Task – Restate the data word for word and leave the images out.

---

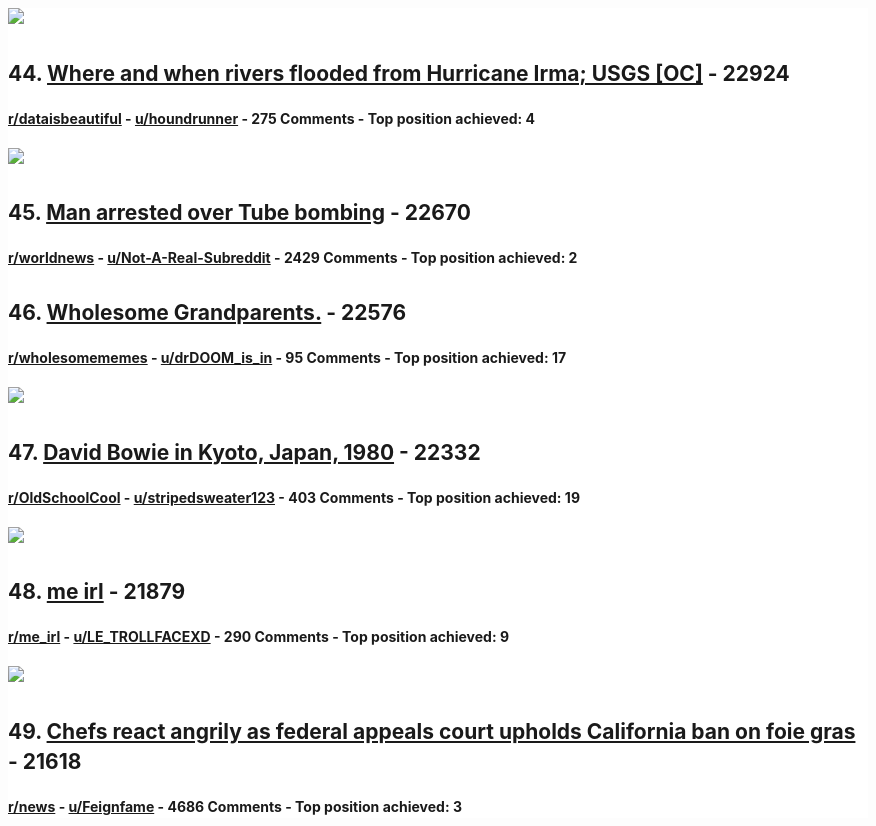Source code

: <a href="https://i.imgflip.com/1vyxr3.jpg"><img src="https://b.thumbs.redditmedia.com/Ykr7gre2hoXkdydKS4zGuGK4gGUaO3Qe-93xK6lmEck.jpg"></img></a>

## 44. [Where and when rivers flooded from Hurricane Irma; USGS [OC]](http://reddit.com/r/dataisbeautiful/comments/70gjal/where_and_when_rivers_flooded_from_hurricane_irma/) - 22924
#### [r/dataisbeautiful](http://reddit.com/r/dataisbeautiful) - [u/houndrunner](http://reddit.com/u/houndrunner) - 275 Comments - Top position achieved: 4

<a href="https://i.redd.it/2nmjmir3k8mz.gif"><img src="https://b.thumbs.redditmedia.com/Nka336EwN6JRMyOHwOJgQE-gN4ZVTkkyDU9mXuvvJlc.jpg"></img></a>

## 45. [Man arrested over Tube bombing](http://reddit.com/r/worldnews/comments/70g27b/man_arrested_over_tube_bombing/) - 22670
#### [r/worldnews](http://reddit.com/r/worldnews) - [u/Not-A-Real-Subreddit](http://reddit.com/u/Not-A-Real-Subreddit) - 2429 Comments - Top position achieved: 2

## 46. [Wholesome Grandparents.](http://reddit.com/r/wholesomememes/comments/70hww2/wholesome_grandparents/) - 22576
#### [r/wholesomememes](http://reddit.com/r/wholesomememes) - [u/drDOOM_is_in](http://reddit.com/u/drDOOM_is_in) - 95 Comments - Top position achieved: 17

<a href="https://i.redd.it/2aolxttv09mz.jpg"><img src="https://a.thumbs.redditmedia.com/SjS64ZwWpMQF2yn0eMLdfJjJCKfmPzUp33LALA2lf-0.jpg"></img></a>

## 47. [David Bowie in Kyoto, Japan, 1980](http://reddit.com/r/OldSchoolCool/comments/70i3r9/david_bowie_in_kyoto_japan_1980/) - 22332
#### [r/OldSchoolCool](http://reddit.com/r/OldSchoolCool) - [u/stripedsweater123](http://reddit.com/u/stripedsweater123) - 403 Comments - Top position achieved: 19

<a href="https://i.redd.it/iusn31eq3amz.jpg"><img src="https://b.thumbs.redditmedia.com/MP-WSutrysmKol9ATpMj0nBw8PlqDGOzoi_taMranJM.jpg"></img></a>

## 48. [me irl](http://reddit.com/r/me_irl/comments/70gagi/me_irl/) - 21879
#### [r/me_irl](http://reddit.com/r/me_irl) - [u/LE_TROLLFACEXD](http://reddit.com/u/LE_TROLLFACEXD) - 290 Comments - Top position achieved: 9

<a href="http://i.imgur.com/dG3ymqw.gifv"><img src="https://b.thumbs.redditmedia.com/CT0iFKbdYhjjqaKe-DPs_lZgcHMhcstFVQZXpFp9BUM.jpg"></img></a>

## 49. [Chefs react angrily as federal appeals court upholds California ban on foie gras](http://reddit.com/r/news/comments/70hbjl/chefs_react_angrily_as_federal_appeals_court/) - 21618
#### [r/news](http://reddit.com/r/news) - [u/Feignfame](http://reddit.com/u/Feignfame) - 4686 Comments - Top position achieved: 3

---

Response area –
Source code

: <a href="https://i.imgflip.com/1vyxr3.jpg"><img src="https://b.thumbs.redditmedia.com/Ykr7gre2hoXkdydKS4zGuGK4gGUaO3Qe-93xK6lmEck.jpg"></img></a>

## 44. [Where and when rivers flooded from Hurricane Irma; USGS [OC]](http://reddit.com/r/dataisbeautiful/comments/70gjal/where_and_when_rivers_flooded_from_hurricane_irma/) - 22924
#### [r/dataisbeautiful](http://reddit.com/r/dataisbeautiful) - [u/houndrunner](http://reddit.com/u/houndrunner) - 275 Comments - Top position achieved: 4

<a href="https://i.redd.it/2nmjmir3k8mz.gif"><img src="https://b.thumbs.redditmedia.com/Nka336EwN6JRMyOHwOJgQE-gN4ZVTkkyDU9mXuvvJlc.jpg"></img></a>

## 45. [Man arrested over Tube bombing](http://reddit.com/r/worldnews/comments/70g27b/man_arrested_over_tube_bombing/) - 22670
#### [r/worldnews](http://reddit.com/r/worldnews) - [u/Not-A-Real-Subreddit](http://reddit.com/u/Not-A-Real-Subreddit) - 2429 Comments - Top position achieved: 2

## 46. [Wholesome Grandparents.](http://reddit.com/r/wholesomememes/comments/70hww2/wholesome_grandparents/) - 22576
#### [r/wholesomememes](http://reddit.com/r/wholesomememes) - [u/drDOOM_is_in](http://reddit.com/u/drDOOM_is_in) - 95 Comments - Top position achieved: 17

<a href="https://i.redd.it/2aolxttv09mz.jpg"><img src="https://a.thumbs.redditmedia.com/SjS64ZwWpMQF2yn0eMLdfJjJCKfmPzUp33LALA2lf-0.jpg"></img></a>

## 47. [David Bowie in Kyoto, Japan, 1980](http://reddit.com/r/OldSchoolCool/comments/70i3r9/david_bowie_in_kyoto_japan_1980/) - 22332
#### [r/OldSchoolCool](http://reddit.com/r/OldSchoolCool) - [u/stripedsweater123](http://reddit.com/u/stripedsweater123) - 403 Comments - Top position achieved: 19

<a href="https://i.redd.it/iusn31eq3amz.jpg"><img src="https://b.thumbs.redditmedia.com/MP-WSutrysmKol9ATpMj0nBw8PlqDGOzoi_taMranJM.jpg"></img></a>

## 48. [me irl](http://reddit.com/r/me_irl/comments/70gagi/me_irl/) - 21879
#### [r/me_irl](http://reddit.com/r/me_irl) - [u/LE_TROLLFACEXD](http://reddit.com/u/LE_TROLLFACEXD) - 290 Comments - Top position achieved: 9

<a href="http://i.imgur.com/dG3ymqw.gifv"><img src="https://b.thumbs.redditmedia.com/CT0iFKbdYhjjqaKe-DPs_lZgcHMhcstFVQZXpFp9BUM.jpg"></img></a>

## 49. [Chefs react angrily as federal appeals court upholds California ban on foie gras](http://reddit.com/r/news/comments/70hbjl/chefs_react_angrily_as_federal_appeals_court/) - 21618
#### [r/news](http://reddit.com/r/news) - [u/Feignfame](http://reddit.com/u/Feignfame) - 4686 Comments - Top position achieved: 3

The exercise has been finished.